Remember Richard Florida, economic development expert and author of “The Rise of the Creative Class”? He has served as guru to lots of cities that were losing population, first to the suburbs, then the exurbs, leaving an economically depressed urban core.
His theory that urban revival depends on cities attracting a young, well-educated, “creative class” of hipsters gained some currency in Roanoke over the last few years, inspiring a surge of downtown living.
Being hip, though, doesn’t necessarily translate into general prosperity.

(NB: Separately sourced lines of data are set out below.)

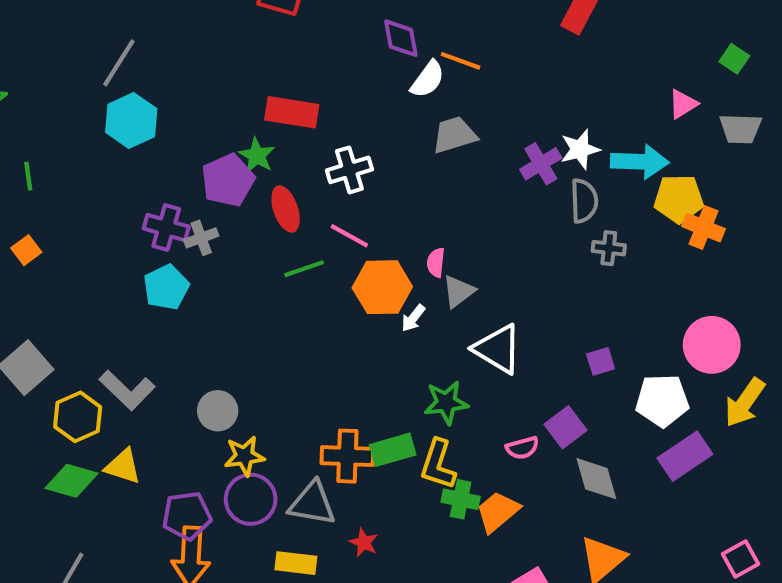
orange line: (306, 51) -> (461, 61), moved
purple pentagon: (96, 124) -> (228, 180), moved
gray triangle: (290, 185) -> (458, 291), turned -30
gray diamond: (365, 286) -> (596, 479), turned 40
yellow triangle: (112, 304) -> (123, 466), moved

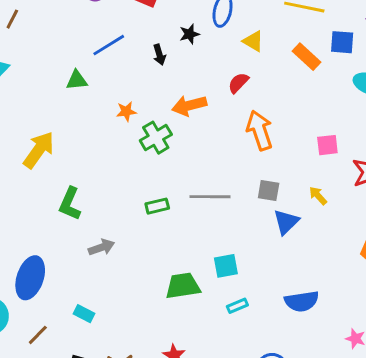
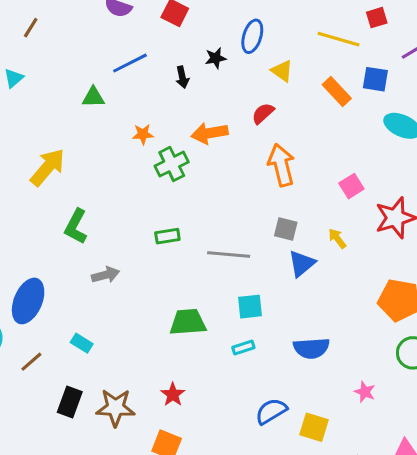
pink square: (327, 145) -> (351, 186), turned -30
gray line: (210, 197) -> (229, 254), moved
cyan square: (226, 266) -> (250, 307), moved

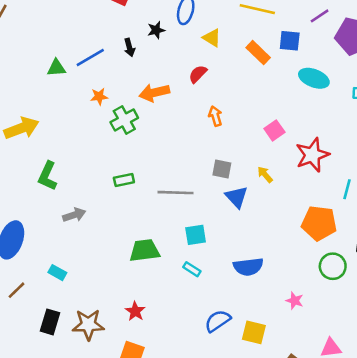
blue line: (130, 63) -> (90, 57), moved
orange arrow: (281, 165) -> (215, 116), size x0.6
yellow arrow: (48, 167) -> (21, 128), turned 32
blue triangle: (302, 263) -> (237, 197), turned -30
cyan rectangle: (243, 348) -> (192, 269), turned 54

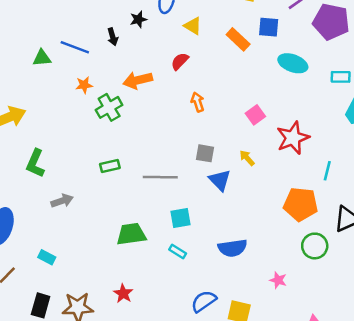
blue line: (90, 57) -> (75, 47), turned 52

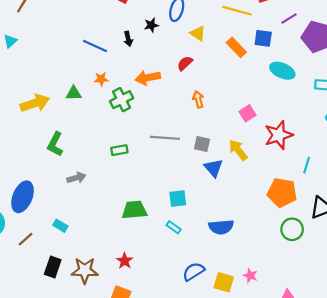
green triangle: (42, 58) -> (74, 93), moved
yellow arrow: (247, 158) -> (238, 150), size x1.5
gray line: (160, 177) -> (165, 138), moved
pink star: (278, 280) -> (250, 276), moved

Joel Kotkin writes in a sobering assessment in The Daily Beast Wednesday, “Florida himself, in his role as an editor at The Atlantic, admitted last month what his critics, including myself, have said for a decade: that the benefits of appealing to the creative class accrue largely to its members — and do little to make anyone else any better off.”
One criticism is that when high-skilled, knowledge-based professionals move in, any wage increases that blue-collar and service workers might see is eaten up by higher housing costs.

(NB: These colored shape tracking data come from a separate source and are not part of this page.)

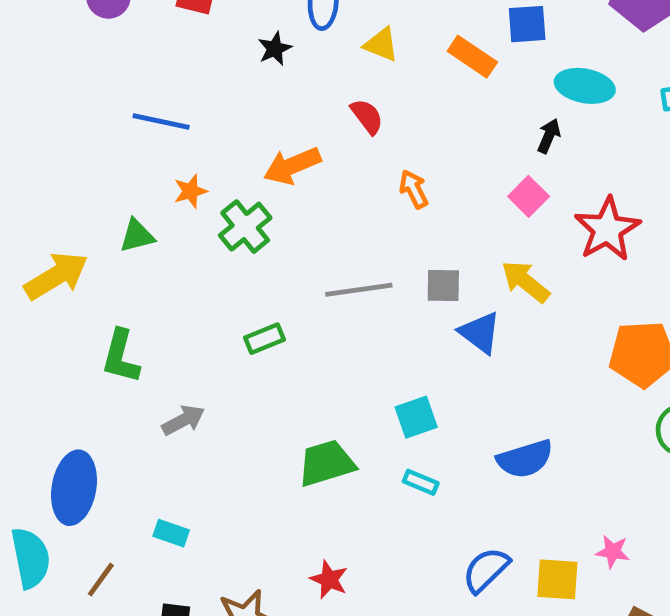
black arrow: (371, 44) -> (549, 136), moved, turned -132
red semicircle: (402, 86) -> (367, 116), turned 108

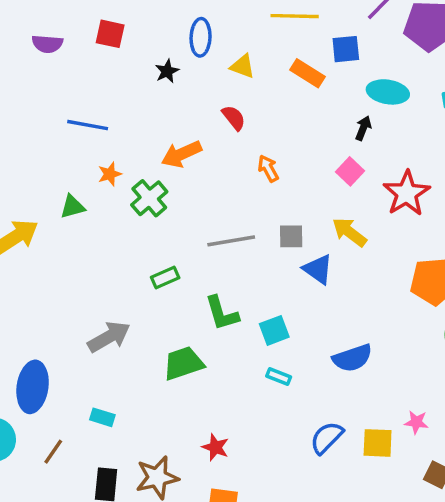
green L-shape: (121, 356) -> (222, 313), moved, turned -30
gray arrow: (183, 420) -> (109, 337), size x1.4
green trapezoid: (326, 463) -> (183, 363), moved

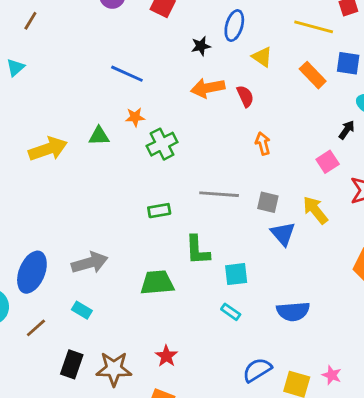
orange arrow: (181, 154) -> (208, 88), moved
gray arrow: (109, 337) -> (90, 263), moved

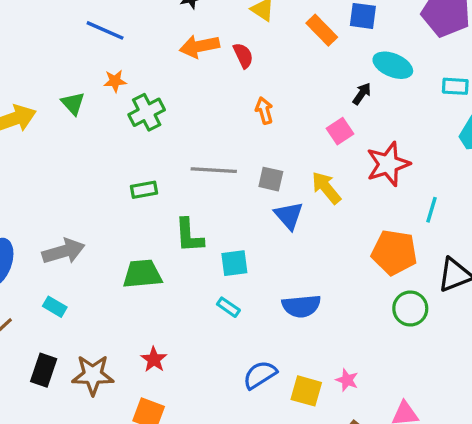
green triangle: (99, 136) -> (73, 103), turned 50

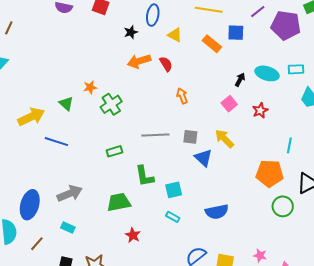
blue line: (105, 30) -> (56, 142), moved
cyan ellipse: (393, 65) -> (267, 73), moved
red star: (388, 164) -> (260, 110), moved, size x0.6
red star: (154, 359) -> (133, 235), moved
pink star: (347, 380) -> (260, 256), moved

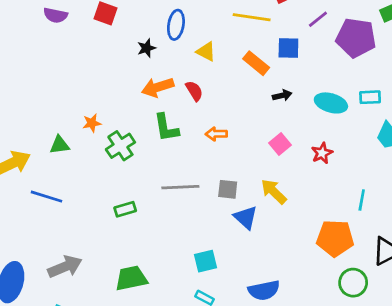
black arrow: (240, 80) -> (282, 95), moved, turned 48
orange arrow: (182, 96) -> (216, 134), turned -70
green triangle: (66, 104) -> (60, 145), turned -49
green L-shape: (145, 176) -> (166, 128), moved

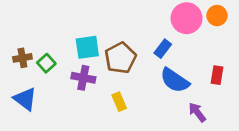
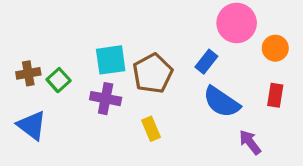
orange circle: (217, 16) -> (275, 48), moved

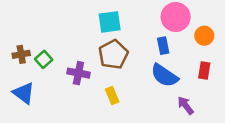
cyan square: (111, 60) -> (110, 22), moved
blue rectangle: (206, 62) -> (163, 46), moved, turned -49

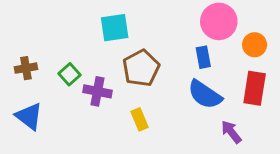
cyan square: (110, 22) -> (115, 28), moved
green square: (44, 59) -> (69, 74), moved
red rectangle: (204, 71) -> (255, 88), size x1.5

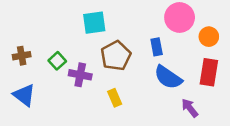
blue rectangle: (203, 57) -> (157, 47), moved

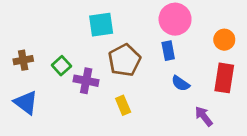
pink circle: (180, 17) -> (175, 19), moved
blue semicircle: (168, 77) -> (181, 83), size x0.6

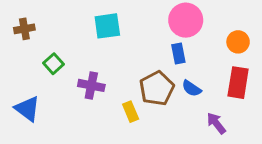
brown cross: (23, 60) -> (24, 29), moved
brown pentagon: (124, 60) -> (157, 88), moved
green square: (61, 66) -> (54, 64), moved

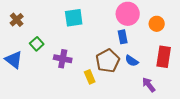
brown cross: (24, 29) -> (17, 20), turned -32
orange circle: (238, 42) -> (157, 24), moved
blue triangle: (27, 109) -> (14, 60), moved

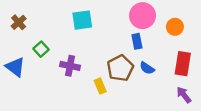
purple arrow: (149, 85) -> (184, 95), moved

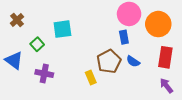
cyan square: (82, 20) -> (62, 29), moved
orange circle: (175, 27) -> (158, 24), size x1.6
purple cross: (70, 66) -> (44, 73), moved

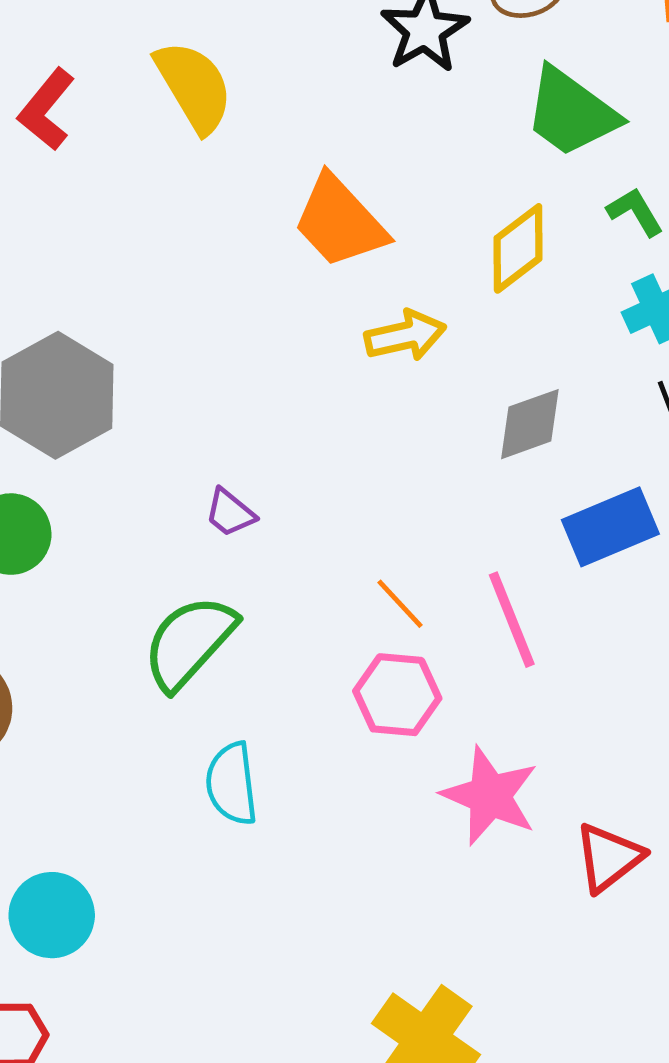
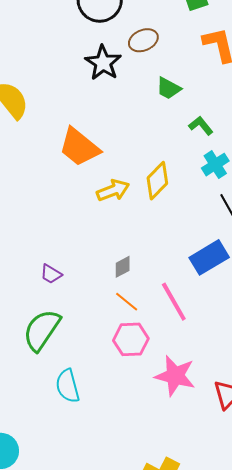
green trapezoid: (571, 112) -> (169, 88), size x0.6
yellow diamond: (518, 248) -> (157, 181), moved
gray diamond: (530, 424) -> (123, 267), moved, size x0.7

Kotkin notes: “Perhaps the best that can be said about the creative-class idea is that it follows a real, if overhyped, phenomenon: the movement of young, largely single, childless and sometimes gay people into urban neighborhoods.” In most places, though,the divide between haves and have-nots just grows wider.

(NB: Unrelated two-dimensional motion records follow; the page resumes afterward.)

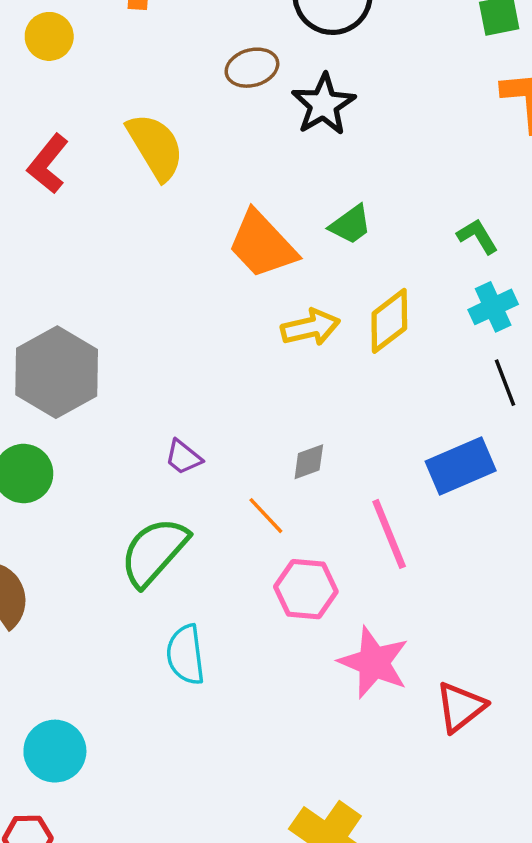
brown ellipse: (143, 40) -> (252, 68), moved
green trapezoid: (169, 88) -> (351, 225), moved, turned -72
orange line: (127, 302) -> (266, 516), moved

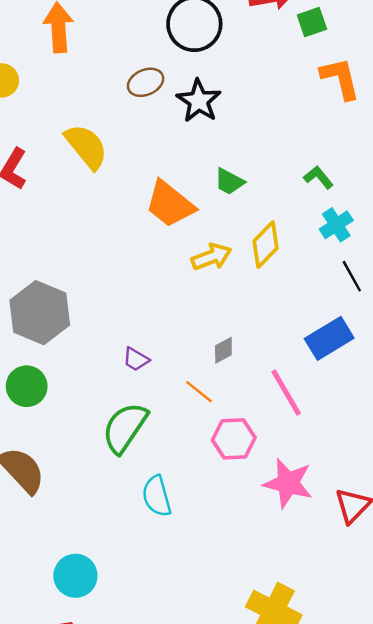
green trapezoid: (351, 225) -> (229, 182), turned 72

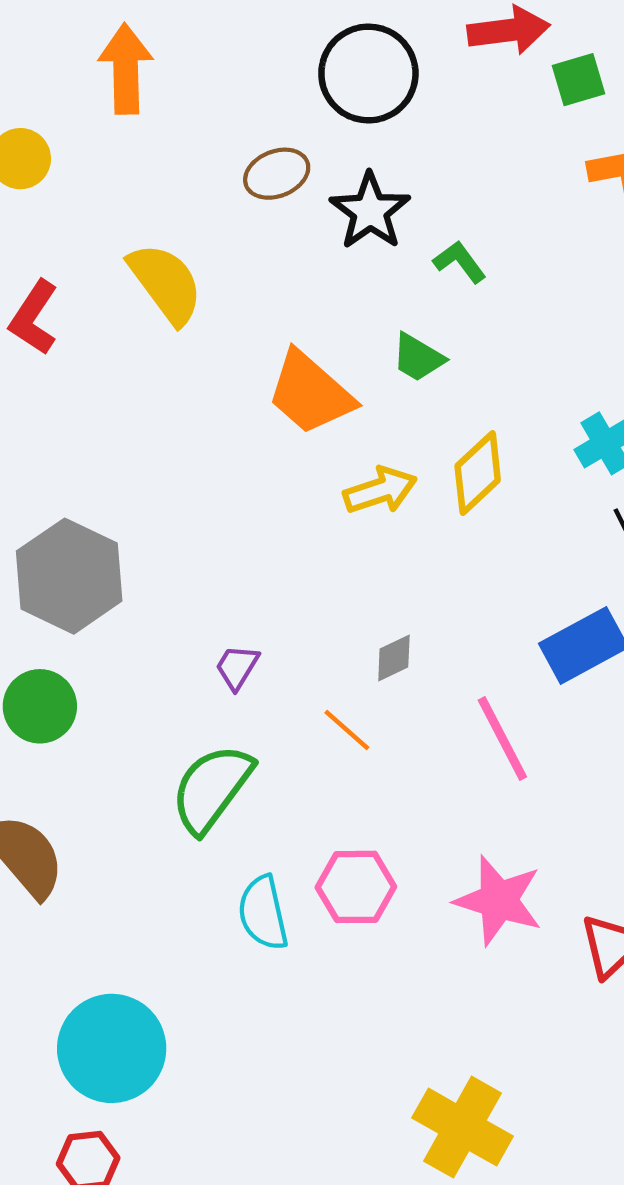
green L-shape: (318, 177) -> (460, 262), moved
purple trapezoid: (136, 359) -> (237, 667), turned 88
pink hexagon: (234, 439) -> (356, 887), moved
cyan circle: (75, 576) -> (112, 1048), size x1.4

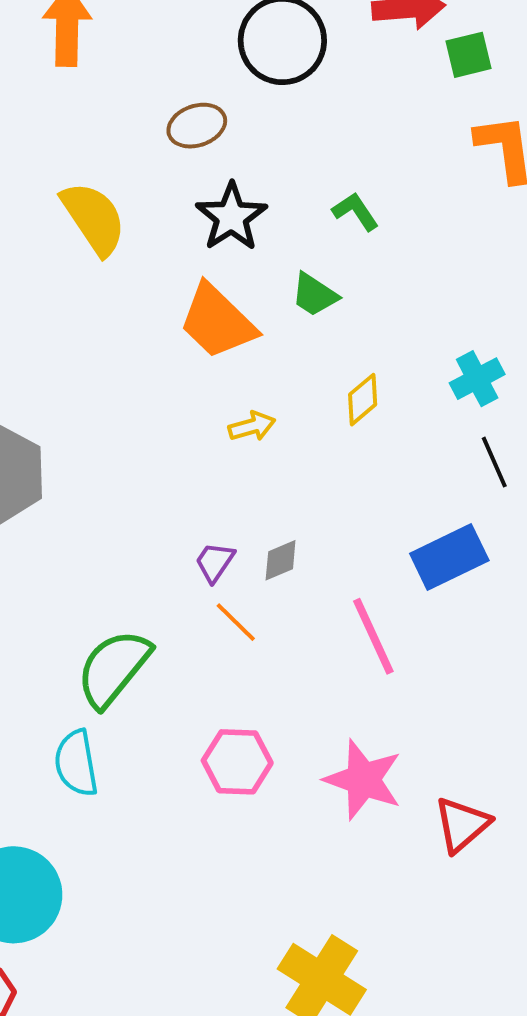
black star: (370, 211) -> (231, 217), moved
yellow diamond: (478, 473) -> (363, 400), size x0.7
yellow arrow: (380, 490) -> (252, 426), moved, size x0.7
purple trapezoid: (237, 667) -> (215, 562), moved
cyan semicircle: (263, 913) -> (76, 763), moved

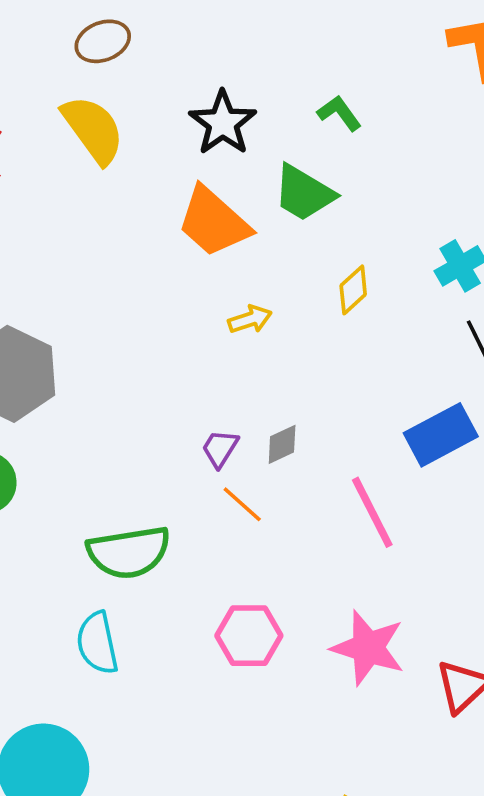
brown ellipse: (197, 126) -> (103, 41), moved
green trapezoid: (314, 295) -> (304, 193), size x1.4
green semicircle: (113, 668) -> (129, 552), turned -136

Cities, particularly in the Rust Belt, that depend on enclaves of “the creatives” to remake their economies can forget about it. Kotkin writes, “Investments in ‘cool’ districts may well appeal to some young professionals, particularly before they get married and have children. But overall, as Florida himself now admits, it has done little overall for the urban middle class, much less the working class or the poor.”
The cities that he and others look to are much bigger than Roanoke, of course. I’m not sure how much a parallel can be drawn between what’s happening in my hometown of St. Louis, say, and here. But some of the observations ring true.
I can’t quite believe, though, that a valley where a giant neon star has iconic status will ever be too hip to be real.